Epithelial junctions depend on intercellular trans-interactions between the Na,K-ATPase ß1 subunits.

ABSTRACT

N-Glycans of the Na,K-ATPase ß1 subunit are important for intercellular adhesion in epithelia, suggesting that epithelial junctions depend on N-glycan-mediated interactions between the ß1 subunits of neighboring cells. The level of co-immunoprecipitation of the endogenous ß1 subunit with various YFP-linked ß1 subunits expressed in Madin-Darby canine kidney cells was used to assess ß1-ß1 interactions. The amount of co-precipitated endogenous dog ß1 was greater with dog YFP-ß1 than with rat YFP-ß1, showing that amino acid-mediated interactions are important for ß1-ß1 binding. Co-precipitation of ß1 was also less with the unglycosylated YFP-ß1 than with glycosylated YFP-ß1, indicating a role for N-glycans. Mixing cells expressing dog YFP-ß1 with non-transfected cells increased the amount of co-precipitated ß1, confirming the presence of intercellular (YFP-ß1)-ß1 complexes. Accordingly, disruption of intercellular junctions decreased the amount of co-precipitated ß1 subunits.
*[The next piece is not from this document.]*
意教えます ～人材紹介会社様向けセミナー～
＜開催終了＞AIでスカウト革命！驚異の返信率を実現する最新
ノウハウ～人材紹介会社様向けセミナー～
The decrease in ß1 co-precipitation both with rat YFP-ß1 and unglycosylated YFP-ß1 was associated with decreased detergent stability of junctional proteins and increased paracellular permeability. Reducing N-glycan branching by specific inhibitors increased (YFP-ß1)-ß1 co-precipitation and strengthened intercellular junctions. Therefore, interactions between the ß1 subunits of neighboring cells maintain integrity of intercellular junctions, and alterations in the ß1 subunit N-glycan structure can regulate stability and tightness of intercellular junctions.